The report pays particular importance to the fact that none of the 22 companies in the study achieved a “green” status, and that the group finds the privacy standards of the key Internet companies “appalling,” with certain companies “demonstrating either wilful [sic] or a mindless disregard for the privacy rights of their customers.” The report sees a future containing some of the most difficult privacy challenges seen in decades, largely as a result of the “current frenzy to ‘capture’ ad space revenue through the exploitation of new technologies and tools.”

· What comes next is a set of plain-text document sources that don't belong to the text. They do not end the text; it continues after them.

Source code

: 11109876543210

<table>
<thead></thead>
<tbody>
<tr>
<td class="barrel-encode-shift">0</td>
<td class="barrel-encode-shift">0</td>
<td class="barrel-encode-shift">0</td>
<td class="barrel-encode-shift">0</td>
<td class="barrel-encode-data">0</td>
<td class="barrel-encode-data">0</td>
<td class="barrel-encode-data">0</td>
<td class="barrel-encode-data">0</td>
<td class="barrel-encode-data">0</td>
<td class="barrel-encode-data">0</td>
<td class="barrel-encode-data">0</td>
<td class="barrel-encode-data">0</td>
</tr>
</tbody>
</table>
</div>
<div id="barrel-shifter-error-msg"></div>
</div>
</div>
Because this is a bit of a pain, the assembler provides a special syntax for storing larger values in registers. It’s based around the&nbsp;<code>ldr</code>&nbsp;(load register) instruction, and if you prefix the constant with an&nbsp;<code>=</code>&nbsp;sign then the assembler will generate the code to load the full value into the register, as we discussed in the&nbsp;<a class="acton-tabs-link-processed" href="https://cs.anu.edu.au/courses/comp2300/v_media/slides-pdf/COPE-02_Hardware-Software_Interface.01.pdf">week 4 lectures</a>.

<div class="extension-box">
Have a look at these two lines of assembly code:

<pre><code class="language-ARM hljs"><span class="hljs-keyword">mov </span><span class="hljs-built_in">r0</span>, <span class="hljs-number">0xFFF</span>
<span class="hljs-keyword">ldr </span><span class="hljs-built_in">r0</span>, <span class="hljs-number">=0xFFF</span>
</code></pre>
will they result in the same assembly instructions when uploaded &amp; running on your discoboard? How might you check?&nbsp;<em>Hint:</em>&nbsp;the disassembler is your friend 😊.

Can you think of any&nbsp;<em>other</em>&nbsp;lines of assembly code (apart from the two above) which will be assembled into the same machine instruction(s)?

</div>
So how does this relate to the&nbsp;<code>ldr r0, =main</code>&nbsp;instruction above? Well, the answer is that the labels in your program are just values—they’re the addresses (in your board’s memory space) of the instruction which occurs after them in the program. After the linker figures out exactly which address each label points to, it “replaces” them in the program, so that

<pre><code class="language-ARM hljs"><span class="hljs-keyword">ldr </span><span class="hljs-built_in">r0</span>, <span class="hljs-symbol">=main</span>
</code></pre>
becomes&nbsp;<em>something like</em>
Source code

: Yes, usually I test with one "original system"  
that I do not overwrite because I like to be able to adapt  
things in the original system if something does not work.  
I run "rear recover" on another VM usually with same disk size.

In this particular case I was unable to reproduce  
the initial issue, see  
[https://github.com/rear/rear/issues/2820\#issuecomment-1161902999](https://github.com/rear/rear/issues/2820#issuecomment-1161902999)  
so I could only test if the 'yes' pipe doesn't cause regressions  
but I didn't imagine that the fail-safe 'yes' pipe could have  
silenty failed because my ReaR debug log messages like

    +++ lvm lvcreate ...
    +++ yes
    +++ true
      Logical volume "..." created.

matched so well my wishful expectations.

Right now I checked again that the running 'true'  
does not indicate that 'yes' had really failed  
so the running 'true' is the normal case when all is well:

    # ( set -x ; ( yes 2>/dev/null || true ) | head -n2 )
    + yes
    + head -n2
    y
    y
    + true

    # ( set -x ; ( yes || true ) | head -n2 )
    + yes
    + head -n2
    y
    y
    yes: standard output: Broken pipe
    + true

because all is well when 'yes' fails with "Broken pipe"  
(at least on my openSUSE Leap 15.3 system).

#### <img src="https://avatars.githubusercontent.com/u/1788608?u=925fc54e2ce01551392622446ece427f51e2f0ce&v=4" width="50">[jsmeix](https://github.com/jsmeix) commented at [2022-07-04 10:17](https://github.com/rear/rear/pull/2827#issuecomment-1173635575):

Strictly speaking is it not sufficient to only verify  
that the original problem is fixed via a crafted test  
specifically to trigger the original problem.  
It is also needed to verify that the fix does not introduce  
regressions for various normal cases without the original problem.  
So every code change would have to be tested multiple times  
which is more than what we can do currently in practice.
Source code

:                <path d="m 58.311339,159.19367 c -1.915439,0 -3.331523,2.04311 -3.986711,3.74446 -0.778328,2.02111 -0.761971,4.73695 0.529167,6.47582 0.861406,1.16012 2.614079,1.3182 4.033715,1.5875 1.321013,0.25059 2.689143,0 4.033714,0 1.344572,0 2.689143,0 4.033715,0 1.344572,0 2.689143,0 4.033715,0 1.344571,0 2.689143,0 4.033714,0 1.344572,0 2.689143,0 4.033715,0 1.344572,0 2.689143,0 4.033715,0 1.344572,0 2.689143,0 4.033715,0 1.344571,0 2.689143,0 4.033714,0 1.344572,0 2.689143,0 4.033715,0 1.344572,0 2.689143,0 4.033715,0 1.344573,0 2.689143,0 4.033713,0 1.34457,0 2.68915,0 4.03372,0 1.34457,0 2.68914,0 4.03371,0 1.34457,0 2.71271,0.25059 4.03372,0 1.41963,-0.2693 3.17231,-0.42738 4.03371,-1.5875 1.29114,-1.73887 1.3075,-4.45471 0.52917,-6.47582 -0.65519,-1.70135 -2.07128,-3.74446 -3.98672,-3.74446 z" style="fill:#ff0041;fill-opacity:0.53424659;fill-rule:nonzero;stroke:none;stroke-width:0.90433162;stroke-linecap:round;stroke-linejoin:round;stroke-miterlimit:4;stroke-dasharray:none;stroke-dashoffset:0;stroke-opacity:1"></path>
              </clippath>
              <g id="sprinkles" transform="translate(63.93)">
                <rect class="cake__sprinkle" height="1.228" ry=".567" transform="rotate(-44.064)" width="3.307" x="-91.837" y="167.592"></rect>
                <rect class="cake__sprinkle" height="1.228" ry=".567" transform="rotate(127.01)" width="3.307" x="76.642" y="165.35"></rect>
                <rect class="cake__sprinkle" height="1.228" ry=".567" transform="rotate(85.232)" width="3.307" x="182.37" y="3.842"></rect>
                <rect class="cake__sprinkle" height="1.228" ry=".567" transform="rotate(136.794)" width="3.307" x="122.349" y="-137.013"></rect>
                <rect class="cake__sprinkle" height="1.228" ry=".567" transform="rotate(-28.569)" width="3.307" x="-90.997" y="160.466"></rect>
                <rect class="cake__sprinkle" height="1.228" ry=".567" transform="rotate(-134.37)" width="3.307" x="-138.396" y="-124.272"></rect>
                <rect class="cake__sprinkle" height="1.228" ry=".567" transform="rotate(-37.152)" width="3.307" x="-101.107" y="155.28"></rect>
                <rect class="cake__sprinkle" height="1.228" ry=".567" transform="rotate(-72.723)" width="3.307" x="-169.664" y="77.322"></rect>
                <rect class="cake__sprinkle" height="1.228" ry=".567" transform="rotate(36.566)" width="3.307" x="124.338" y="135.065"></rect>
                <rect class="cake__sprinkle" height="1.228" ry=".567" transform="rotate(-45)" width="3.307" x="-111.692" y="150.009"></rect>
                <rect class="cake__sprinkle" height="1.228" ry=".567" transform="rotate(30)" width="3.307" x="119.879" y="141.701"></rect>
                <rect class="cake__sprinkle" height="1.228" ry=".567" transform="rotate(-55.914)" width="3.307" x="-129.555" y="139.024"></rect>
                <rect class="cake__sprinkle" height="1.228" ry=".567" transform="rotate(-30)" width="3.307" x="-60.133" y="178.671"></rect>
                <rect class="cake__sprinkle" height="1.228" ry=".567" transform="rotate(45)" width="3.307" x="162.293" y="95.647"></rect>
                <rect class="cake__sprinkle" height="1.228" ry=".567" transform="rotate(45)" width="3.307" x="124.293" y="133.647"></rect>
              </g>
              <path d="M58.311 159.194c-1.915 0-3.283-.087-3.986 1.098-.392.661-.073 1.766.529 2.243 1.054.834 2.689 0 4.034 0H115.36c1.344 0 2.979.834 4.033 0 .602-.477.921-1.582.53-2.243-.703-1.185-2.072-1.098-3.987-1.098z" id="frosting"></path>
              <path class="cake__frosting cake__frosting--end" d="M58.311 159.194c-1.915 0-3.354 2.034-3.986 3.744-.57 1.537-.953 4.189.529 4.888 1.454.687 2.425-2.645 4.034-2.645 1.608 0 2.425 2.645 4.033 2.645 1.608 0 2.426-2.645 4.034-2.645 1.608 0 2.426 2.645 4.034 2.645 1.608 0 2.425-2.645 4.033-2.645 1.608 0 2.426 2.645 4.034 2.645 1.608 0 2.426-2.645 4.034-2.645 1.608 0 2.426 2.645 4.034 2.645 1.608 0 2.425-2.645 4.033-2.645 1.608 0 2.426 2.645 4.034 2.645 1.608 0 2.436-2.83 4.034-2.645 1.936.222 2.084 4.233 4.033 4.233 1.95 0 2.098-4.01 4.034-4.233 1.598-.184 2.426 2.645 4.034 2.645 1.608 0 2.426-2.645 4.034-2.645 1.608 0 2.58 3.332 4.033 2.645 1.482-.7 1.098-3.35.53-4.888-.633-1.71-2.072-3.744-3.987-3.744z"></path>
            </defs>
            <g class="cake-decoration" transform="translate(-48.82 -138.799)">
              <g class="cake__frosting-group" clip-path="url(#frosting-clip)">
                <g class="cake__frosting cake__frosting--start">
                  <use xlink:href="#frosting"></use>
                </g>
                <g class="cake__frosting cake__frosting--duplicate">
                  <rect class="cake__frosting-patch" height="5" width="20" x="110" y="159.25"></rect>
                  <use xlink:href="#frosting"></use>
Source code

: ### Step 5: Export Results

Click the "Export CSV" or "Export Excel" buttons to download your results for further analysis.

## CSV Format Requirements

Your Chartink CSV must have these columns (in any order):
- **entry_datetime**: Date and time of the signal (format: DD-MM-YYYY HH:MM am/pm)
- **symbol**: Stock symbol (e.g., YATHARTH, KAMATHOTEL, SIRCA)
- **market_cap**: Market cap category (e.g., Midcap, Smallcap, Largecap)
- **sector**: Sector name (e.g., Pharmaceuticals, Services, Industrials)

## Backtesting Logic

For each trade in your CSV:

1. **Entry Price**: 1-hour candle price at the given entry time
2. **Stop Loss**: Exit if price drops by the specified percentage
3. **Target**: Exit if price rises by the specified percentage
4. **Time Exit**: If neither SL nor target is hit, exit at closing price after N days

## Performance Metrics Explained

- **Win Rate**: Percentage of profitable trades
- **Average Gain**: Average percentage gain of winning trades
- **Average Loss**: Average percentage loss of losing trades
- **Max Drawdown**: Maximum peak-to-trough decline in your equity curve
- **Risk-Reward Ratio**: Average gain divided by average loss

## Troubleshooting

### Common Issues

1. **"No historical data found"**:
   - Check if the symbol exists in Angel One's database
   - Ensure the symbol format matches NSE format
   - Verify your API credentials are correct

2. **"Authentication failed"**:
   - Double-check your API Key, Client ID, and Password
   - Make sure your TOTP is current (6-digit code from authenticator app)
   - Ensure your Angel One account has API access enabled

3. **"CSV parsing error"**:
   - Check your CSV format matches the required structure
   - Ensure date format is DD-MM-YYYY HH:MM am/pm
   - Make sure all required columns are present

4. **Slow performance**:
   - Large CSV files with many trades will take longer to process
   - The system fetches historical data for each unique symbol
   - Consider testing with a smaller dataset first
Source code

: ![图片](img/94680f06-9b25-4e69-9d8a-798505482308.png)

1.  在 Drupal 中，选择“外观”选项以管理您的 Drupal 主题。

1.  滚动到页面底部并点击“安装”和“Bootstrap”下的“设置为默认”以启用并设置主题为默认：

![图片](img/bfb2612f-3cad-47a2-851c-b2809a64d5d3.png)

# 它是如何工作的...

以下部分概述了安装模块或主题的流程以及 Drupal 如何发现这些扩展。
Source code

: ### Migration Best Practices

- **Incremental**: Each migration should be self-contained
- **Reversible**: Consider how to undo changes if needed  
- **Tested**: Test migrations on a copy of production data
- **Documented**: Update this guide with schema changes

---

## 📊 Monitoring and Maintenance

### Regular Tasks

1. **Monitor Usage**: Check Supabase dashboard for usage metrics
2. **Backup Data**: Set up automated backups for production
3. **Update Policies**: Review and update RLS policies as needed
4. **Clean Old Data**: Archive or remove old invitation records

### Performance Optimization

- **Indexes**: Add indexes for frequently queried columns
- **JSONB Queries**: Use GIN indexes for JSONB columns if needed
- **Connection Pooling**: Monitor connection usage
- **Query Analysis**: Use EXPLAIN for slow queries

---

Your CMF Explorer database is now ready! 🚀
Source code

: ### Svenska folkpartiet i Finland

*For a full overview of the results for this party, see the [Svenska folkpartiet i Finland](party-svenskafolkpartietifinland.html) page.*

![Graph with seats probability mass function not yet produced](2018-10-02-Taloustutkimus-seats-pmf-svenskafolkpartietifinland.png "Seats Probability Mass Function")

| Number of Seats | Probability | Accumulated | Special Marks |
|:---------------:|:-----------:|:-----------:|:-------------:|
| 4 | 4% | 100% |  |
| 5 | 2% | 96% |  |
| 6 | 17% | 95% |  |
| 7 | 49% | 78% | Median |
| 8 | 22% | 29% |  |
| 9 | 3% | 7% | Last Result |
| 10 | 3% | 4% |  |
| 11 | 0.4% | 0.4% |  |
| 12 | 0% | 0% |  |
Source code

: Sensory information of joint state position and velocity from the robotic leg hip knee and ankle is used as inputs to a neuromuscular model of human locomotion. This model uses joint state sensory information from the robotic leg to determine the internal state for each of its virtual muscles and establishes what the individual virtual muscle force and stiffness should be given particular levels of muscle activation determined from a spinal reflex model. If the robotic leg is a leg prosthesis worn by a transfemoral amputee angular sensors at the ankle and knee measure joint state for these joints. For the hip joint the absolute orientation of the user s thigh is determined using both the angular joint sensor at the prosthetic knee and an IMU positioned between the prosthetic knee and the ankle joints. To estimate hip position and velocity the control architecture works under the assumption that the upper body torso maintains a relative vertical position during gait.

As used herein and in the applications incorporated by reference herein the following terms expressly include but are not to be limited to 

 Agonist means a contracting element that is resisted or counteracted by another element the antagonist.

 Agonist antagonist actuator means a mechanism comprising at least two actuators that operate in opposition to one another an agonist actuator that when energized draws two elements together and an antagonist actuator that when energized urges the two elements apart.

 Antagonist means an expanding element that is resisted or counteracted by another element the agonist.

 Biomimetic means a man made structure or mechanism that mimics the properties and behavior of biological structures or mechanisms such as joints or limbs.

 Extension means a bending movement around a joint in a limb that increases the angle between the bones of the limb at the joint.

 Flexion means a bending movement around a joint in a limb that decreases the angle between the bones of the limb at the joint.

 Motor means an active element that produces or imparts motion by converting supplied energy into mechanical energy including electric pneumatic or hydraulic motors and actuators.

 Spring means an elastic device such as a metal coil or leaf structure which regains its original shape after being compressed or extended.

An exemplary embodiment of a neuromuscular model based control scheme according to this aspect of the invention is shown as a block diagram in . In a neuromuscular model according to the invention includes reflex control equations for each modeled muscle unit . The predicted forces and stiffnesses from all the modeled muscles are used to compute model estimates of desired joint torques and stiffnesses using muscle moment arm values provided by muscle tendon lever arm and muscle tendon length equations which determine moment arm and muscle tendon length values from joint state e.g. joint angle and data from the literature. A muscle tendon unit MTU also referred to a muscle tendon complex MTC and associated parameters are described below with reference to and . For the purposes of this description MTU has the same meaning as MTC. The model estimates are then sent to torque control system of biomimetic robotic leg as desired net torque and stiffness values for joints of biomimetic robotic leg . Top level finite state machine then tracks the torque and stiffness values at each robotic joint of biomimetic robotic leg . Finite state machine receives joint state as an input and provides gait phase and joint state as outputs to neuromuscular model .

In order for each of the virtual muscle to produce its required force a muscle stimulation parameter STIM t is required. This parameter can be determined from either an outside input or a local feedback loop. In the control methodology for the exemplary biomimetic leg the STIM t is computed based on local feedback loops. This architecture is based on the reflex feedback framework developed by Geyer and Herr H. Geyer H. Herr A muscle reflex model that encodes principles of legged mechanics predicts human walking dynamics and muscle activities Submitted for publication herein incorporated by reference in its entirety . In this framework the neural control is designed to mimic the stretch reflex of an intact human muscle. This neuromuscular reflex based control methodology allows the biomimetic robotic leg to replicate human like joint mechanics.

The Aftermath Following the Report

Following the issuance of Privacy International’s report on Friday, came an open letter to Google CEO Eric Schmidt from the group, alleging a possible smear campaign by Google relating to the report. Google’s deputy general counsel Nicole Wong said in a statement issued Friday, “We are disappointed with Privacy International's report, which is based on numerous inaccuracies and misunderstandings about our services," and additionally stated that, “It's a shame that Privacy International decided to publish its report before we had an opportunity to discuss our privacy practices with them." Privacy International contends that it did contact Google earlier in the month, but did not received a response, according to group director Simon Davies. The group also contends in its open letter to Google that, “Two European journalists have independently told us that Google representatives have contacted them with the claim that ‘Privacy International has a conflict of interest regarding Microsoft’,” which the group states is the first such accusation in their 17 year history. The correspondence goes on to point out how the group has in the past been a strong critic of Google’s rival Microsoft, including presenting Microsoft with the “Worst Corporate Invader” award in 1999. The open letter also attempts to dispel any sign of impropriety in having a board member who is a current Microsoft employee, noting “I can confirm that he joined our Advisory Board well before he was headhunted by Microsoft. Upon his appointment with Microsoft [he] offered us his resignation. We refused to accept it. […] he continues to serve on the Board in a private capacity.” The letter also asks Google whether, “Your company's actions stem from sour grapes that you achieved the lowest ranking amongst the Internet giants?” The group also states in their open letter that they believe an apology from Google is in order.

Reaction from Google

Google’s Matt Cutts expressed his thoughts on the Privacy International report on his personal Internet blog today, stating “I have to be honest with you — it made me mad.” Mr. Cutts writes that, “Google as a company takes privacy very seriously,” and commenting further on the report states that, “the bottom-line takeaway message that I got from the report is that a company can work hard on privacy issues and still get dragged into the mud.” Cutts points out some of the ways in which Google’s competitors in the search engine field have not performed as well as his employer, observing “In this past year, AOL released millions of raw queries from hundreds of thousands of users,” nonetheless noting of the report, “But AOL got a better grade than Google.” Cutts also states that Privacy International should have included Internet Service Providers in their study, and writes, “If I ran a privacy group, I would find out which ISPs sell their user data,” and goes on to state “I think Privacy International missed the mark badly by giving those companies a better rating than Google, or by not including the right online companies in their study.”

Privacy International’s final report is schedule to be released in September, and is bound to be met with much anticipation and scrutiny.